# I just bought a big sailboat



## turbulicity (Jan 24, 2011)

Just spent the day with a surveyor on a Gulfstar 50 and then paid the owner the deposit. So, after about a year from the dream stage to research, to lots of reality checks and financing nightmares etc..., I can say that we now own our own sailboat. 

The boat will house my family (wife and a 4 year old son). We will live-aboard in the SF bay area. The boat is not perfect, needs a lot of sweat and tears but I feel it has so much more joy to offer. 

This will be my first boat. I already read lots of suggestions on sailnet about starting with a smaller one but my situation was all or nothing. So a leap of faith here. 

The posters on this board have been a great source of information and inspiration. As I restore the boat, I will try to draw on your knowledge and share my experiences. 

Exciting to be a part of this community.


----------



## Faster (Sep 13, 2005)

Congrats.... as you probably know, we have a rule here... no pictures?... didn't happen!


----------



## turbulicity (Jan 24, 2011)

You are right. I just realized that all the pictures I took are of the things I need to fix on the boat. There isn't one decent picture to show you here. Shame. 

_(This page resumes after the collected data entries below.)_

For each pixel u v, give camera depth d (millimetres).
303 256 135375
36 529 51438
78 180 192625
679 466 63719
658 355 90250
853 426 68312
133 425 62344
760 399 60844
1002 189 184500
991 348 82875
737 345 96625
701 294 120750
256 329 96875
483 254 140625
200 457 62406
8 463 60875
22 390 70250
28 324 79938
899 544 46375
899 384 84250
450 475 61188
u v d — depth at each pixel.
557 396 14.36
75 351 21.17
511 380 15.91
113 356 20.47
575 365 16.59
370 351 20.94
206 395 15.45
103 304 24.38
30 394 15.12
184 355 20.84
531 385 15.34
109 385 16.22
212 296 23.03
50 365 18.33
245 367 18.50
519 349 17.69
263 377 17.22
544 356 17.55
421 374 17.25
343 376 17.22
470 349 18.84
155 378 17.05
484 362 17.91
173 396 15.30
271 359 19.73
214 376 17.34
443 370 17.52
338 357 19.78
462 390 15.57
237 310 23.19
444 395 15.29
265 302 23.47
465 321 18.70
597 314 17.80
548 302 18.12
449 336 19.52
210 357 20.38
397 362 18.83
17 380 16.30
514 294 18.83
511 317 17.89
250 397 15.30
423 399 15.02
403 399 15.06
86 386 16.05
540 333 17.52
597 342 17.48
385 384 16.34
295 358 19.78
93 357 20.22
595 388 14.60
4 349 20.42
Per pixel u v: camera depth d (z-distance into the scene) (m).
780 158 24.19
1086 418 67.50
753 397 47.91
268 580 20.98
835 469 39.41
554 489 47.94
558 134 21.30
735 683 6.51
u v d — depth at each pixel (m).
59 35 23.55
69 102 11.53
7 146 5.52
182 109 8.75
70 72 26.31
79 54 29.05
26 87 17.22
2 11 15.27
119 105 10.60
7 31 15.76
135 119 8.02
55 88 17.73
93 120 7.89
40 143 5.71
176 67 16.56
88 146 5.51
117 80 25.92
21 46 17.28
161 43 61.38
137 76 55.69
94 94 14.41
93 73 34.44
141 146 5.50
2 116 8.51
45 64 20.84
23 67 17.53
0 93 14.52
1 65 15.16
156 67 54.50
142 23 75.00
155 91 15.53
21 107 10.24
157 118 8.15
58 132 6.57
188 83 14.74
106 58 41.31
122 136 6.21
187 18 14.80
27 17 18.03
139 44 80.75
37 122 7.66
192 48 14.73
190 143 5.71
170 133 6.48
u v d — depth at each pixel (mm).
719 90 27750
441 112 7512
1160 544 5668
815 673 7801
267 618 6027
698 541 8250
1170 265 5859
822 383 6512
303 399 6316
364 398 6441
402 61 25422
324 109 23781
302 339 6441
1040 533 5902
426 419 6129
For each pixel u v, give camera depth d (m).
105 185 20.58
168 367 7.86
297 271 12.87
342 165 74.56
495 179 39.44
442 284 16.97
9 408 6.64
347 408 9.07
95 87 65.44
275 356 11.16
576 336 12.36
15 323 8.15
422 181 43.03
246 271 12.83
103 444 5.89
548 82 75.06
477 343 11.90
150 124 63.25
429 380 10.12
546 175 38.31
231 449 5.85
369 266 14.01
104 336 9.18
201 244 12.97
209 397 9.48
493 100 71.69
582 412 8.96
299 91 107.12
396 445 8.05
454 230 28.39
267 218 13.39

I will have to go there over the weekend for more pictures.


----------



## CharlieCobra (May 23, 2006)

Welcome aboard and congrats...


----------



## rmeador (Jan 16, 2010)

Congrats. I can't wait to see the pics. I think you'll like that boat a lot. I may well buy one of those as my next boat. I have a Gulfstar 37 currently.


----------



## turbulicity (Jan 24, 2011)

Thanks a lot for the welcome. I already love the boat. I found one OK picture. I will post more soon.


----------



## CalebD (Jan 11, 2008)

Cool.
You are going to love the way the boat looks. I know that I do.
You are also going to love varnishing the 'eye brows', hand rails and toe rail. I know this because my boat also has them.
More pics please.
What year is your Gulfstar 50' from? Engine? etc.
Congrats.


----------



## turbulicity (Jan 24, 2011)

Exterior teak is in pretty good shape overall for now. Interior is another story. I will post more pictures after another trip to the boat. It is a '79 model with the smaller engine (62 hp, I think it is a Perkins 4.154). It is the original engine, don't know the hours but the owner says the boat was hardly ever used until 2 years ago. It runs just fine and the owner was all too happy to rev it up. I didn't get a separate engine survey though.


----------



## HPLou (Feb 25, 2002)

Congratulations on your new boat. Hope you have many enjoyable years with her. Like a house, there will always be a to do list. Enjoy. Post some more pics.


----------



## AdamLein (Nov 6, 2007)

Congrats... my wife and I are talking about going down the same path in the next few years so I'd love to hear about how you like the boat as a liveaboard.


----------



## palomar (Mar 20, 2011)

Congrats!!


----------